This John served as a Sea Fencible during the Napoleonic Wars (a home guard of the sea) and in 1826, Alexander Ritchie of Leigh is recorded as the master the 44 ton Sharp in an 1826 sale catalogue of John Osborne's Oyster Business.


So why was John selling his fleet?


Well he had gone bankrupt. This fact is recorded by Dr Jonas Asplin of Prittlewell  who mention in his diary for that year that ‘all the oysters on the shore are destroyed and Mr Osborn(sic), a principle merchant, has failed at Leigh.’ He also mentioned that  John Osborne was not the only one suffering such a fate.


John was 52 when he lost his livelihood. He and his wife Elizabeth (nee Pinder) had had 14 children in Leigh, at least 6 of whom had died in infancy.

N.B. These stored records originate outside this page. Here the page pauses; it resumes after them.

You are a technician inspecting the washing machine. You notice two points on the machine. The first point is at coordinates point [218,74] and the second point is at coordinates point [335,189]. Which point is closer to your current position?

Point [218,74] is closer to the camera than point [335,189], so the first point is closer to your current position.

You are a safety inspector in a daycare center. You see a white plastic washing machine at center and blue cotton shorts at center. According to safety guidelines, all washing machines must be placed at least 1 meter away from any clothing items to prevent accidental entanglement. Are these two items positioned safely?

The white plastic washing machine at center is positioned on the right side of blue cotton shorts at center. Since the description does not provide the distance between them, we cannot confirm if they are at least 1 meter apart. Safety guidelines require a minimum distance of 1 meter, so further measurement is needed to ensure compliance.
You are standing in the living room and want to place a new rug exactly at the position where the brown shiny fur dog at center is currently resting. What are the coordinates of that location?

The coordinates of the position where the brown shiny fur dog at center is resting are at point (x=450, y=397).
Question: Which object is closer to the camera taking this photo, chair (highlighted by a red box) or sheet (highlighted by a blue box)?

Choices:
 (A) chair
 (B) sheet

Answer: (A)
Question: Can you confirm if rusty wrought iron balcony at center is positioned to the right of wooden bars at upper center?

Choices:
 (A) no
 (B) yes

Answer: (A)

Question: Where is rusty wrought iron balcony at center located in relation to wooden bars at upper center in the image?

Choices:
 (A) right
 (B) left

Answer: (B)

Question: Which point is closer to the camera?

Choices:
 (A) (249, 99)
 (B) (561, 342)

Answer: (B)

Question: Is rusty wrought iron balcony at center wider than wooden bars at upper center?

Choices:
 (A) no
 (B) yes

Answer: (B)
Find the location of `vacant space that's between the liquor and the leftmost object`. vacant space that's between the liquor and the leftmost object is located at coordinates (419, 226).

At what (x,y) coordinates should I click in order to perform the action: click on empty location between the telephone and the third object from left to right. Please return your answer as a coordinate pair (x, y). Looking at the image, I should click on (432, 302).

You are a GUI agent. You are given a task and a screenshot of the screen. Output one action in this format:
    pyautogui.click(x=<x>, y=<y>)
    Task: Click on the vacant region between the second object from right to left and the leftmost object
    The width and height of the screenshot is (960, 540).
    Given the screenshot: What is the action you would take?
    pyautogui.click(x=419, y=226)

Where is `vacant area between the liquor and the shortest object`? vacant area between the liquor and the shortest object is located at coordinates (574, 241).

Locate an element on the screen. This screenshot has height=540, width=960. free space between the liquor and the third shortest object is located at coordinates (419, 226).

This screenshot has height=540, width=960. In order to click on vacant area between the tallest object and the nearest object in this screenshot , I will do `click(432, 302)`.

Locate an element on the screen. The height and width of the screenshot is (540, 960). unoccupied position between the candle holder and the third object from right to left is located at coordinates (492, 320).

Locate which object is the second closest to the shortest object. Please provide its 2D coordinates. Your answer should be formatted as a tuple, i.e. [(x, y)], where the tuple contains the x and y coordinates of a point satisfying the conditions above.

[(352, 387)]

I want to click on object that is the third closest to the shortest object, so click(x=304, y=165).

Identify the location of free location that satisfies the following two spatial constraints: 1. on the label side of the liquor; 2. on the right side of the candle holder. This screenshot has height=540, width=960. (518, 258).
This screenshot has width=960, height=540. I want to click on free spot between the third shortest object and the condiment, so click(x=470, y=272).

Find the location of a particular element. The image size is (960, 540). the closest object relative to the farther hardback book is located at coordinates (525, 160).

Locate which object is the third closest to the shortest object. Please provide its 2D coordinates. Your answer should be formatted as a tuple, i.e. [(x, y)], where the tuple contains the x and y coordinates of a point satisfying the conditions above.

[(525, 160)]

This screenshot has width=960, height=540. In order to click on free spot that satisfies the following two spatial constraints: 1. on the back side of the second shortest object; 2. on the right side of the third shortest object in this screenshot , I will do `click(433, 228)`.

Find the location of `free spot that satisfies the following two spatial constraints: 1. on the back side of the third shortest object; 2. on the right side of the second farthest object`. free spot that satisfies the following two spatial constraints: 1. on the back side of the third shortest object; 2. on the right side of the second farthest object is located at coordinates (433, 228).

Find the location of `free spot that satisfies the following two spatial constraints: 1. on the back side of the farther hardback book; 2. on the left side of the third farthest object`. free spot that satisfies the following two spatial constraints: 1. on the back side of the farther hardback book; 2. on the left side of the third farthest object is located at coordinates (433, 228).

It is difficult to know what John did after the failure of his business as there are no further records until a newspaper report of the death of his wife, Elizabeth, in 1849 in Northfleet in Kent and then the census in 1851 when  he is to be found on his own living at 29 College, Northfleet.


So what was ‘College’?


It was Huggens College (which still exists today). The College was founded by John Huggens expressly for the purpose of housing elderly ladies and gentlemen of distressed means.

For John Huggens the ‘doors of my little charity’ opened on 29 April 1847 when the College houses which had been built in Northfleet took in his first 8 Collegians and he introduced them to one another as brothers and sisters and told them they should live together in ‘such love and harmony as will make the sunny evening of your lives go down happily to that better home we are fast travelling to’. I bet that cheered them up no end!


John Huggens' father and grandfather were corn dealers owning a vessel called ‘The Phoenix’ in which they traded round the Kent coast buying corn for the London market. So it is possible he and John Osborne were old friends.


Initially Huggens intended to build some almshouses for  his old bargemen for their retirement but during his business life he came in contact with  people of all classes and he became aware of a great need among the middle and educated classes for a place for them to spend their declining years. So he decided to found a haven for aged gentlefolk  to ‘run their little bark into the smooth and tranquil waters of the summer evening of their life’ – quite a poet was John.


So it seems John Osborne after all his trials and tribulations ended his days very comfortably in Kent. He was buried in Northfleet in June 1860.